(Dataset entries)
☆ ☆ ☆ ☆ ☆

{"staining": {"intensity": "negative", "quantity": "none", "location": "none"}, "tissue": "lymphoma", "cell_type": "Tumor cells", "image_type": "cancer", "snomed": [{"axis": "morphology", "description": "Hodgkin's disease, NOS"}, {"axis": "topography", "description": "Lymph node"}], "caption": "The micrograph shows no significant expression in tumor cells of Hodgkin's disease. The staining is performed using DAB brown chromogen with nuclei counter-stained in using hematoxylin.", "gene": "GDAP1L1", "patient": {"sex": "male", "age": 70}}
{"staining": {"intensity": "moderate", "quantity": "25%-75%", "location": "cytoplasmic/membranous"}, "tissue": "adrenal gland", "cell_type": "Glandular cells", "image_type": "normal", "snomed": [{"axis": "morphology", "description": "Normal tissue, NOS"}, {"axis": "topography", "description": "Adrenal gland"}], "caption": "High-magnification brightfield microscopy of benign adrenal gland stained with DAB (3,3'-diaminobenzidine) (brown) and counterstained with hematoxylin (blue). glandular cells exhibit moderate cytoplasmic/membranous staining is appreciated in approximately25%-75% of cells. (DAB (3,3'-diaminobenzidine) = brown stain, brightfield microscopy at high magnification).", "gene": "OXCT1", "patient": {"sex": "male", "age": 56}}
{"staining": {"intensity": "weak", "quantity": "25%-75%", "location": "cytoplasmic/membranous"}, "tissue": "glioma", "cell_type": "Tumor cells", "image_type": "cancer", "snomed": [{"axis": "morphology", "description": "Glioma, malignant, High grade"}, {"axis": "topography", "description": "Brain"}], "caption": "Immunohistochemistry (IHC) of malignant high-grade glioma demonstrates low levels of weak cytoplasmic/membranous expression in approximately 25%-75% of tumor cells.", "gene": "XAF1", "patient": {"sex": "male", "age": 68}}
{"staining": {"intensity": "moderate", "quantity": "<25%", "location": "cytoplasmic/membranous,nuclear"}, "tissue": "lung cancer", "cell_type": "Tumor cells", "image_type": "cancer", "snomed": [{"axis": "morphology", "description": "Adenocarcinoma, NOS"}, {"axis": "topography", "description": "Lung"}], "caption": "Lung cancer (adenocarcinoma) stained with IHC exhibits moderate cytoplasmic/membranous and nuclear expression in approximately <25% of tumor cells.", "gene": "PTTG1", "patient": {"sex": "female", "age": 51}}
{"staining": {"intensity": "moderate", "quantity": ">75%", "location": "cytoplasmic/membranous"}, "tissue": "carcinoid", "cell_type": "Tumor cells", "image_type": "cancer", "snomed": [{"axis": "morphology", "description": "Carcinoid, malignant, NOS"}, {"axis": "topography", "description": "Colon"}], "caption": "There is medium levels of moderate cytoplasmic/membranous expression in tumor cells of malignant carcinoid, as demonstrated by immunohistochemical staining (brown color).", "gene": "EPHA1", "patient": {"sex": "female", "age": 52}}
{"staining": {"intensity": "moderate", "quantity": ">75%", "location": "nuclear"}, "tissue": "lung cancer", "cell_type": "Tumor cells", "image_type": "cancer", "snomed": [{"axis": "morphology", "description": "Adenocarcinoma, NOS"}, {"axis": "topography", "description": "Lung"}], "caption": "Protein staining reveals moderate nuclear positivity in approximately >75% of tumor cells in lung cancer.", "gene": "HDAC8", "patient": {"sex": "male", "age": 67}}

☆ ☆ ☆ ☆ ☆

:: Work instruction ::
Copy out all of the records above with nothing altered.

:: Task solution ::
{"staining": {"intensity": "negative", "quantity": "none", "location": "none"}, "tissue": "lymphoma", "cell_type": "Tumor cells", "image_type": "cancer", "snomed": [{"axis": "morphology", "description": "Hodgkin's disease, NOS"}, {"axis": "topography", "description": "Lymph node"}], "caption": "The micrograph shows no significant expression in tumor cells of Hodgkin's disease. The staining is performed using DAB brown chromogen with nuclei counter-stained in using hematoxylin.", "gene": "GDAP1L1", "patient": {"sex": "male", "age": 70}}
{"staining": {"intensity": "moderate", "quantity": "25%-75%", "location": "cytoplasmic/membranous"}, "tissue": "adrenal gland", "cell_type": "Glandular cells", "image_type": "normal", "snomed": [{"axis": "morphology", "description": "Normal tissue, NOS"}, {"axis": "topography", "description": "Adrenal gland"}], "caption": "High-magnification brightfield microscopy of benign adrenal gland stained with DAB (3,3'-diaminobenzidine) (brown) and counterstained with hematoxylin (blue). glandular cells exhibit moderate cytoplasmic/membranous staining is appreciated in approximately25%-75% of cells. (DAB (3,3'-diaminobenzidine) = brown stain, brightfield microscopy at high magnification).", "gene": "OXCT1", "patient": {"sex": "male", "age": 56}}
{"staining": {"intensity": "weak", "quantity": "25%-75%", "location": "cytoplasmic/membranous"}, "tissue": "glioma", "cell_type": "Tumor cells", "image_type": "cancer", "snomed": [{"axis": "morphology", "description": "Glioma, malignant, High grade"}, {"axis": "topography", "description": "Brain"}], "caption": "Immunohistochemistry (IHC) of malignant high-grade glioma demonstrates low levels of weak cytoplasmic/membranous expression in approximately 25%-75% of tumor cells.", "gene": "XAF1", "patient": {"sex": "male", "age": 68}}
{"staining": {"intensity": "moderate", "quantity": "<25%", "location": "cytoplasmic/membranous,nuclear"}, "tissue": "lung cancer", "cell_type": "Tumor cells", "image_type": "cancer", "snomed": [{"axis": "morphology", "description": "Adenocarcinoma, NOS"}, {"axis": "topography", "description": "Lung"}], "caption": "Lung cancer (adenocarcinoma) stained with IHC exhibits moderate cytoplasmic/membranous and nuclear expression in approximately <25% of tumor cells.", "gene": "PTTG1", "patient": {"sex": "female", "age": 51}}
{"staining": {"intensity": "moderate", "quantity": ">75%", "location": "cytoplasmic/membranous"}, "tissue": "carcinoid", "cell_type": "Tumor cells", "image_type": "cancer", "snomed": [{"axis": "morphology", "description": "Carcinoid, malignant, NOS"}, {"axis": "topography", "description": "Colon"}], "caption": "There is medium levels of moderate cytoplasmic/membranous expression in tumor cells of malignant carcinoid, as demonstrated by immunohistochemical staining (brown color).", "gene": "EPHA1", "patient": {"sex": "female", "age": 52}}
{"staining": {"intensity": "moderate", "quantity": ">75%", "location": "nuclear"}, "tissue": "lung cancer", "cell_type": "Tumor cells", "image_type": "cancer", "snomed": [{"axis": "morphology", "description": "Adenocarcinoma, NOS"}, {"axis": "topography", "description": "Lung"}], "caption": "Protein staining reveals moderate nuclear positivity in approximately >75% of tumor cells in lung cancer.", "gene": "HDAC8", "patient": {"sex": "male", "age": 67}}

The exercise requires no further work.